INSTRUCTION :: Wherever the string "građevinske" appears in the entries below, return the line that holds it.

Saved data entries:
•••

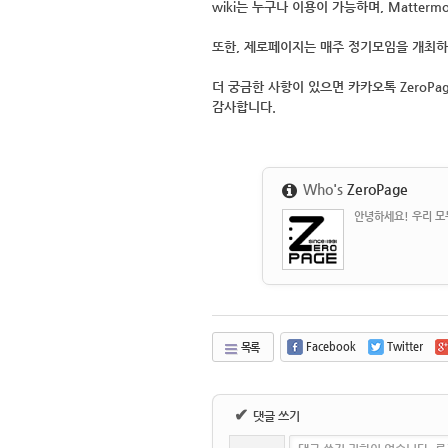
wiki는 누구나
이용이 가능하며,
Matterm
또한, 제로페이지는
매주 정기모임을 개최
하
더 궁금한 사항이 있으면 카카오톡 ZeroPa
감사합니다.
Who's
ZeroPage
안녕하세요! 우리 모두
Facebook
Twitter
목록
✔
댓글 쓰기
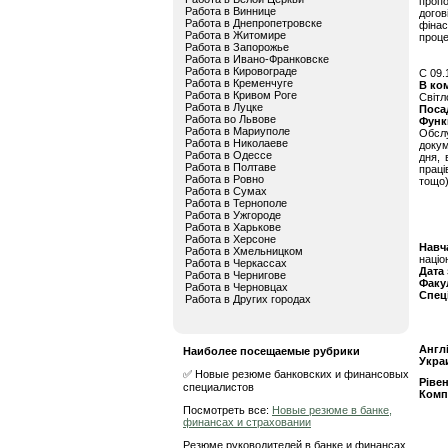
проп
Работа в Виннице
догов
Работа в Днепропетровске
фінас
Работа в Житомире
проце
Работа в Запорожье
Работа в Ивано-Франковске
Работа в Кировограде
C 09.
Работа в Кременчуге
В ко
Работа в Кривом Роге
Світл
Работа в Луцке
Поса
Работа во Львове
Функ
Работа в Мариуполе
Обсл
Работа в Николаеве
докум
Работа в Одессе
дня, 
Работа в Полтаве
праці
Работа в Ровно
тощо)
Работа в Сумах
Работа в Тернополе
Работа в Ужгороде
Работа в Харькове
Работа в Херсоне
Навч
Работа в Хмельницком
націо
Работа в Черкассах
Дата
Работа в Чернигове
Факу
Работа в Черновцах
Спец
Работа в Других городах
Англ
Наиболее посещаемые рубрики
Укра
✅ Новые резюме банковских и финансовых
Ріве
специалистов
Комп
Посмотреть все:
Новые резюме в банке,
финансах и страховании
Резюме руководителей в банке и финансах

•••

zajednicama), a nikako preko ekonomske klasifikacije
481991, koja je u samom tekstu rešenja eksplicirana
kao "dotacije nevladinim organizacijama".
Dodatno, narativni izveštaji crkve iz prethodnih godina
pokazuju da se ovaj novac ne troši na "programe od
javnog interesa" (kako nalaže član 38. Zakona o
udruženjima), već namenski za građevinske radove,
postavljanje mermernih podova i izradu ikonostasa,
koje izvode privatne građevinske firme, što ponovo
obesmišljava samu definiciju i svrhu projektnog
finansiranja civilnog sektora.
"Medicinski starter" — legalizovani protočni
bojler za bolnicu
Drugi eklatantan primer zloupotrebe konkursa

•••

TASK SOLUTION ::
udruženjima), već namenski za građevinske radove,
koje izvode privatne građevinske firme, što ponovo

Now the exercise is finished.